Noel Nelson

Personal information
- Full name: Noel Nelson
- Born: 13 April 1967 (age 59) Banbridge, Northern Ireland
- Batting: Right-handed
- Bowling: Right-arm medium
- Relations: Alan Nelson (brother); Lee Nelson (nephew);

Domestic team information
- 1990: Ireland

Career statistics
| Competition | First-class |
| Matches | 1 |
| Runs scored | 0 |
| Batting average | 0.00 |
| 100s/50s | 0/0 |
| Top score | 0 |
| Balls bowled | 90 |
| Wickets | 0 |
| Bowling average | – |
| 5 wickets in innings | – |
| 10 wickets in match | – |
| Best bowling | – |
| Catches/stumpings | 1/– |
- Source: Cricinfo, 21 October 2018

= Noel Nelson =

Irish cricketer

Noel Nelson (born 13 April 1967) is a former Irish first-class cricketer.

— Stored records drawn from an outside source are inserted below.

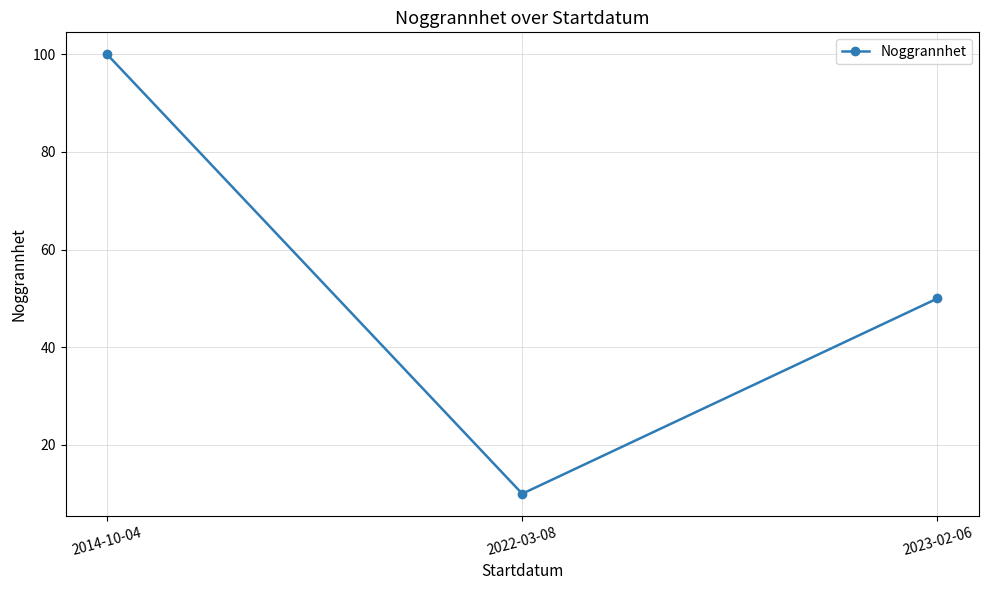

What is the maximum value shown in the chart?

100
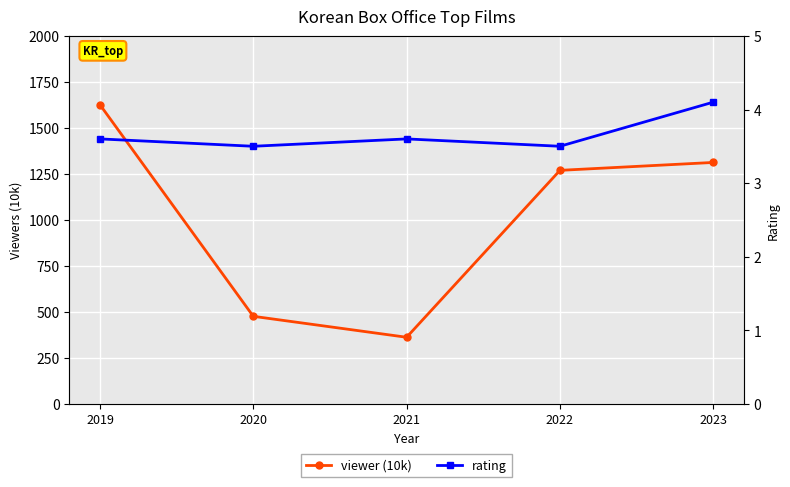

Count the number of categories in the chart.

5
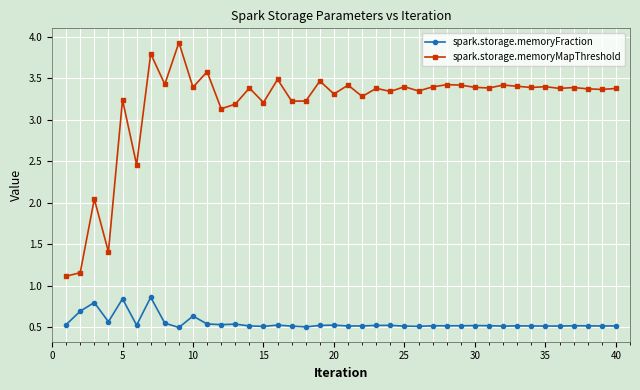

Which series has the widest spread of values?

spark.storage.memoryMapThreshold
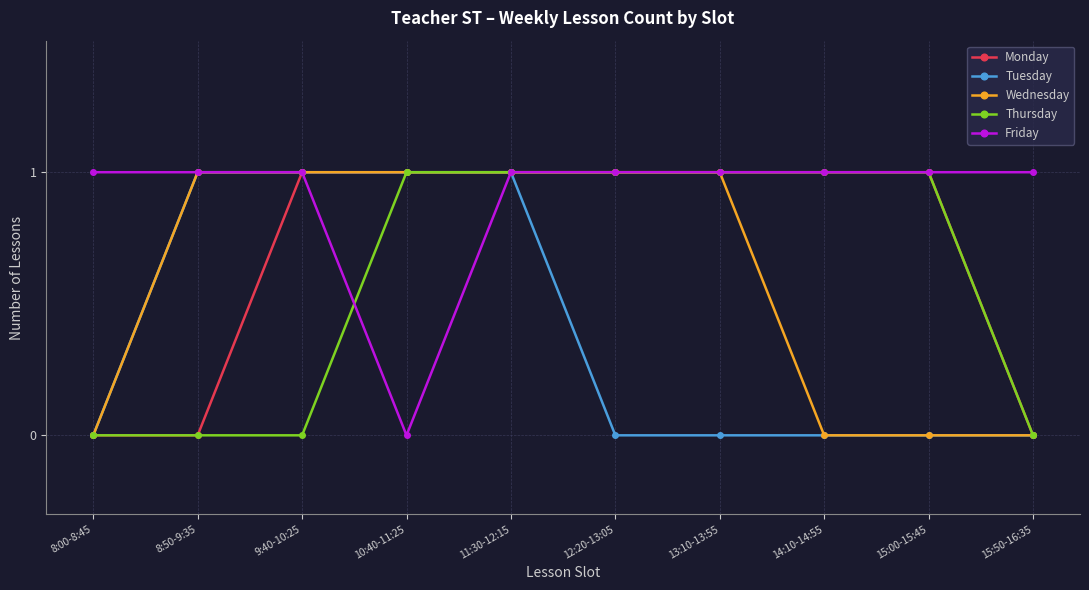

Is this an area chart (filled region under the line)?

No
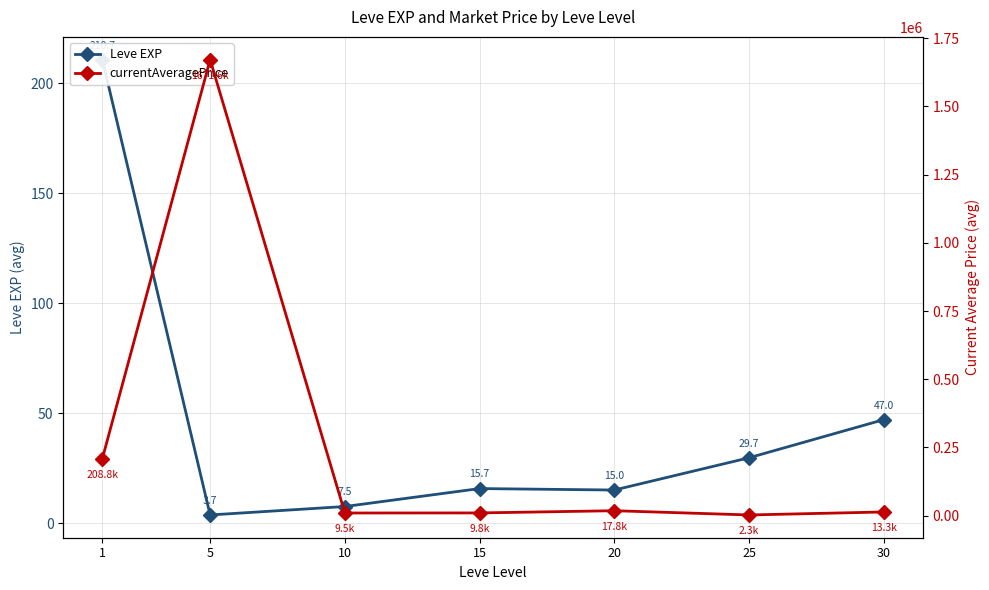

Where is currentAveragePrice nearest to the value 836954?

1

Nelson was born at Banbridge in County Down in April 1967, and was educated at Banbridge Academy. An all-rounder at club level, he played one first-class cricket match for Ireland against Scotland at Edinburgh in 1990. In a drawn match, Nelson batted once and was dismissed without scoring by Craig McKnight. He also bowled fifteen overs with his medium pace, but failed to take a wicket. He toured Zimbabwe in March 1991, playing six minor fixtures. Following this tour, he was not selected again for Ireland, beginning a career as an operations manager instead. His brother, Alan Nelson, also played first-class cricket for Ireland. More recently, his nephew, Lee Nelson, has played first-class cricket for the Northern Knights.